The meta-analysis also included five observational studies and two surveys that compared the second marketed neuraminidase inhibitor, inhaled zanamivir, with no antiviral therapy in patients treated as outpatients. Two studies addressed hospitalization, and showed that patients with confirmed influenza or influenza-like illness who received zanamivir may be less likely to be hospitalized than patients who received no antiviral, a 34% reduction that was not statistically significant. Pooled results from three studies that reported on symptom duration showed an approximately 23-hour reduced duration of symptoms with zanamivir.
"Inhaled zanamivir reduces signs and symptoms, but we judged the overall confidence in the estimates of effect as very low, owing to imprecise and possibly biased data on mortality and hospitalization," the authors said. "A direct comparison between oral oseltamivir and inhaled zanamivir in eight studies showed that zanamivir may have a slight advantage in shortening the duration of signs and symptoms."
The meta-analysis also found that the evidence on the use of oral amantadine is "sparse, but may suggest a benefit from using this agent for treatment of drug-sensitive influenza A infection."
The analysis also suggested that earlier treatment with antivirals, within 48 hours, "may be of greater benefit" than later treatment.
"The potential positive effect of earlier rather than later administration of oseltamivir on death in hospitalized patients, and suggestions that pregnant women, children, and patients who are immunocompromised may also benefit from treatment, are among the key contributions of our study," the authors concluded. In addition, "we found moderate-quality evidence for the reduction in signs and symptoms from treatment with inhaled zanamivir compared with no treatment. The data suggest that oral oseltamivir could provide a net benefit in the treatment of patients with influenza, including a sizable reduction in hospitalized patients, although our confidence in these effects is low."
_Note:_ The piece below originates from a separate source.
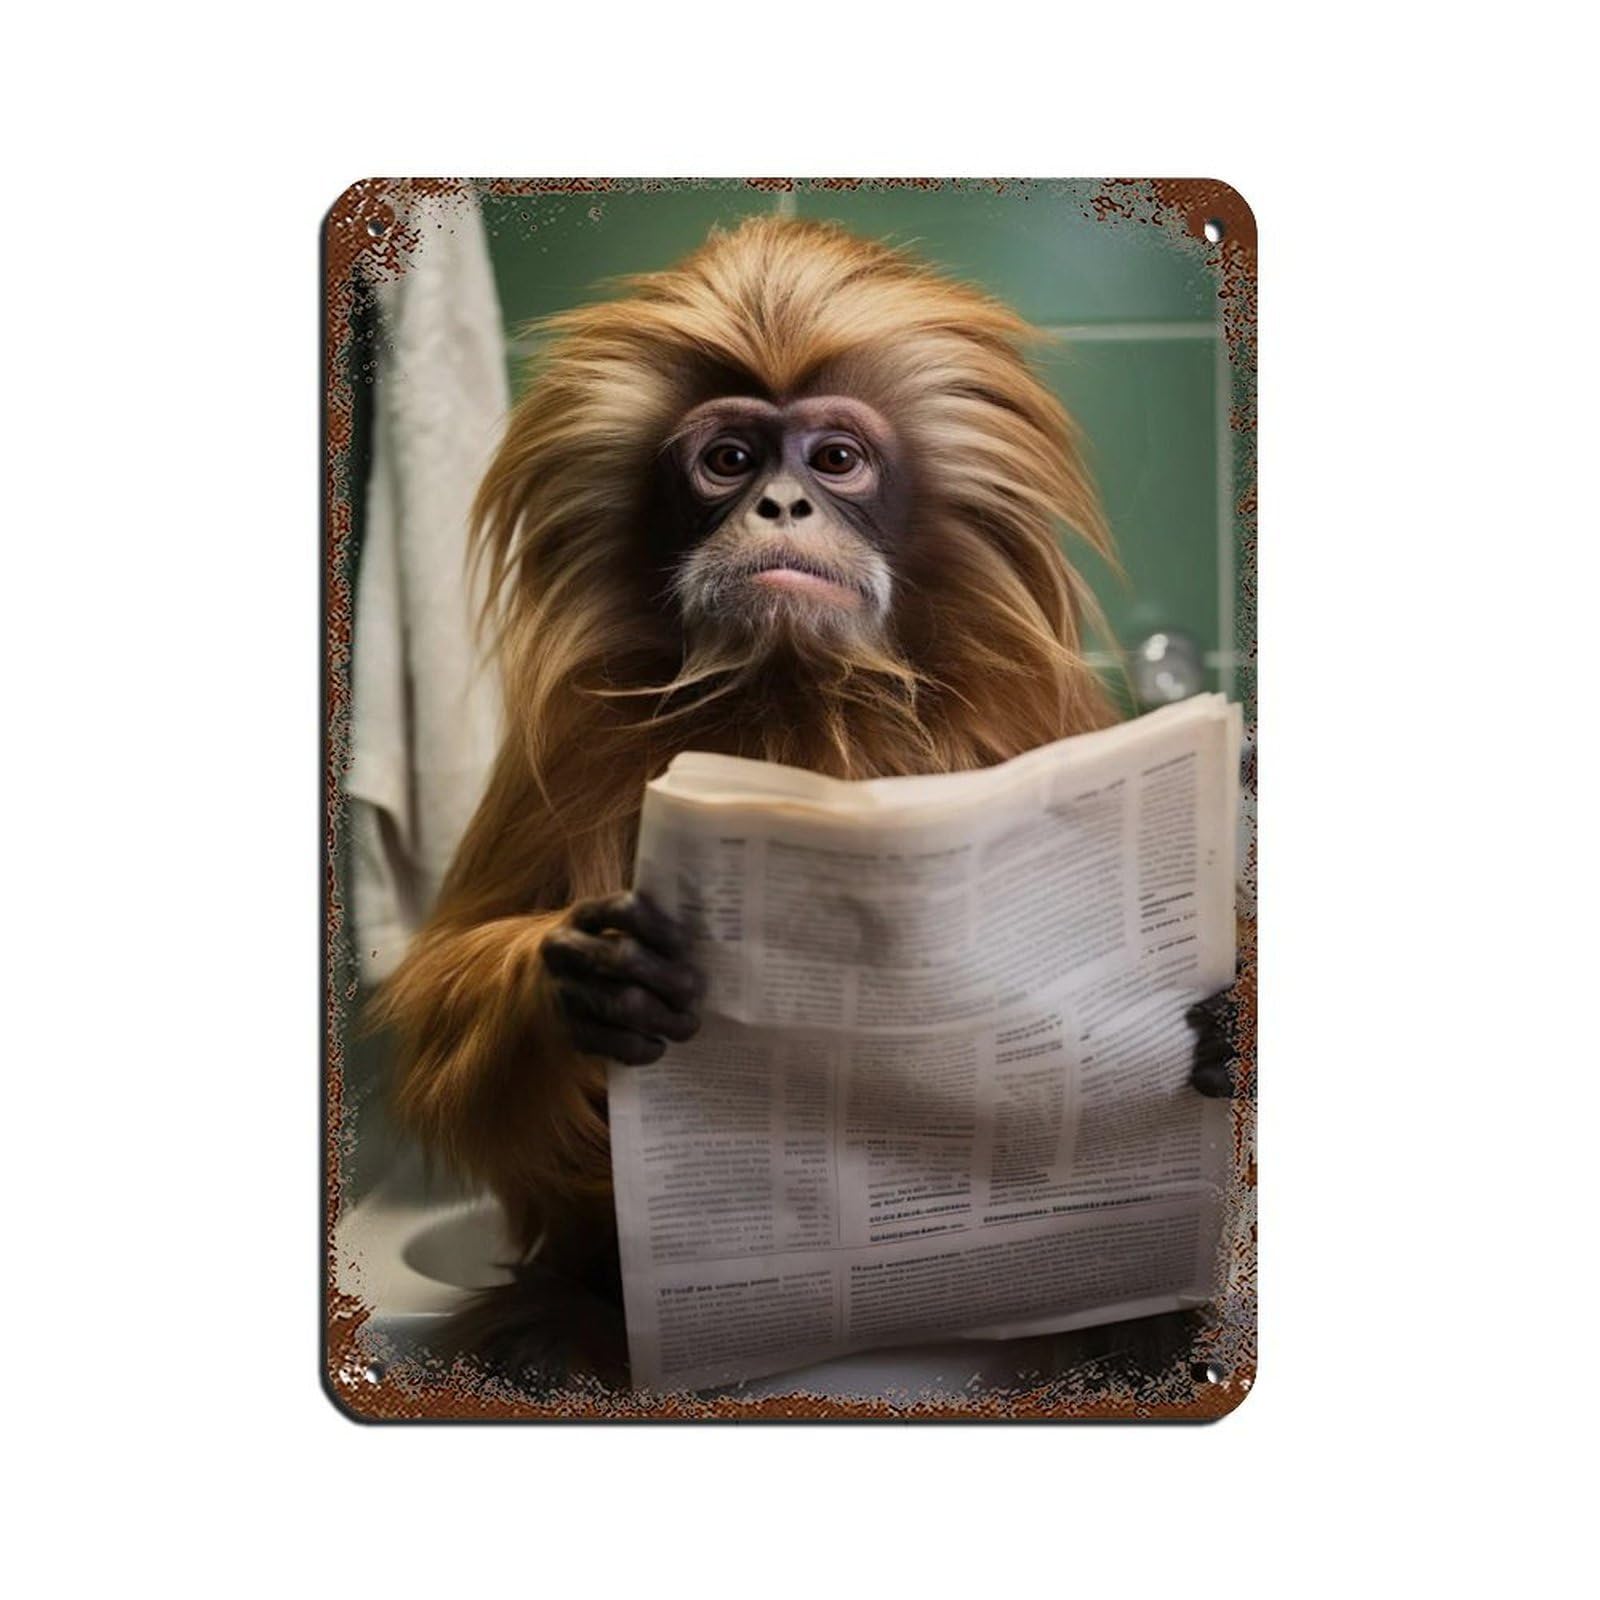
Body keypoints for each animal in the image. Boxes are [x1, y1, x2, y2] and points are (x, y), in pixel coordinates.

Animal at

"Evidence that treatment with a neuraminidase inhibitor offers significant benefit in people with influenza is growing," commented Dr. Timothy R. Peters, a pediatric infectious diseases physician at Wake Forest University, Winston-Salem, N.C. As expected, those benefits are likely greatest in patients at highest risk for severe influenza disease, including pregnant women, young children, and immunocompromised patients. The findings of the meta-analysis generally support the recommendations of the CDC that encourage clinicians to aggressively protect influenza-infected patients at high risk for severe disease by using a neuraminidase inhibitor (MMWR 2011;60:1-24). Once the 2009 H1N1 pandemic ended, "it may be that clinicians do not prescribe neuraminidase inhibitors as aggressively as the CDC recommendations would support," he said.